Short problem:
Can you change "surveyor" to "inspector" everywhere in the listing below, leaving everything else as it is and the pictures out?

Stored records:
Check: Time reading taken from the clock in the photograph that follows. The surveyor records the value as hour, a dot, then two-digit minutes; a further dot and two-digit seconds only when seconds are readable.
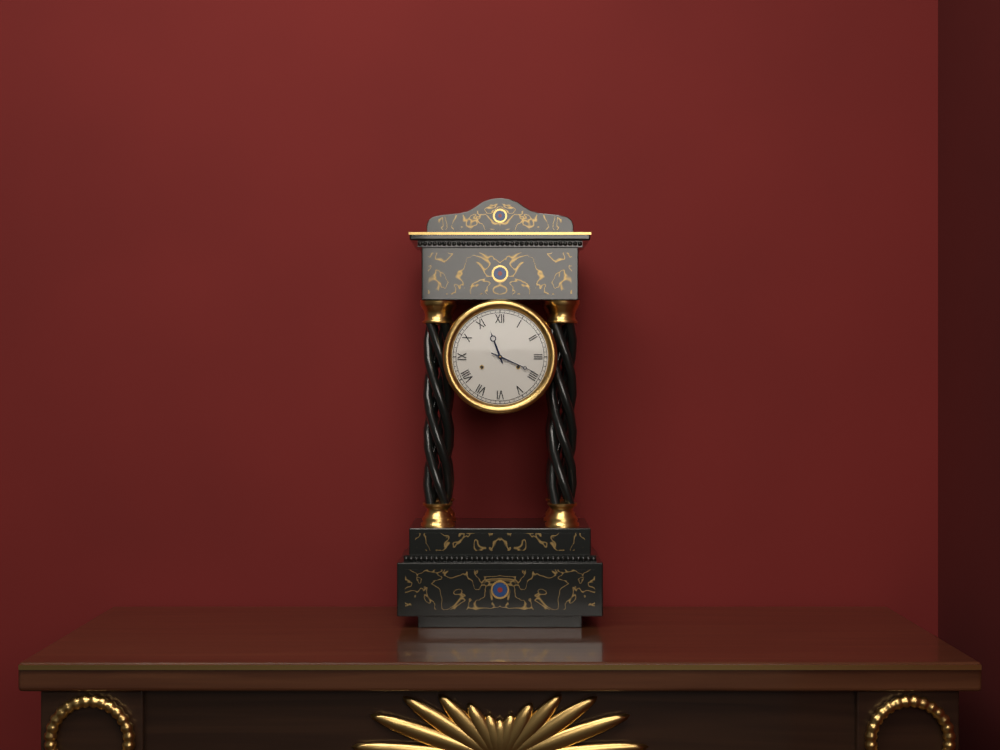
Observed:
11.19
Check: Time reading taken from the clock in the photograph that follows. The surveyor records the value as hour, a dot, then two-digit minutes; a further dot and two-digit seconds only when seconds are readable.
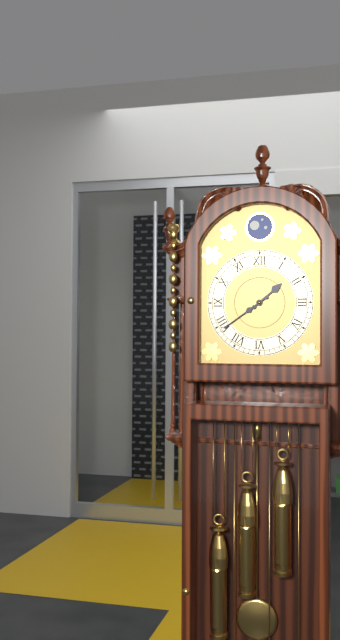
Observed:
1.39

Task response:
Check: Time reading taken from the clock in the photograph that follows. The inspector records the value as hour, a dot, then two-digit minutes; a further dot and two-digit seconds only when seconds are readable.
Observed:
11.19
Check: Time reading taken from the clock in the photograph that follows. The inspector records the value as hour, a dot, then two-digit minutes; a further dot and two-digit seconds only when seconds are readable.
Observed:
1.39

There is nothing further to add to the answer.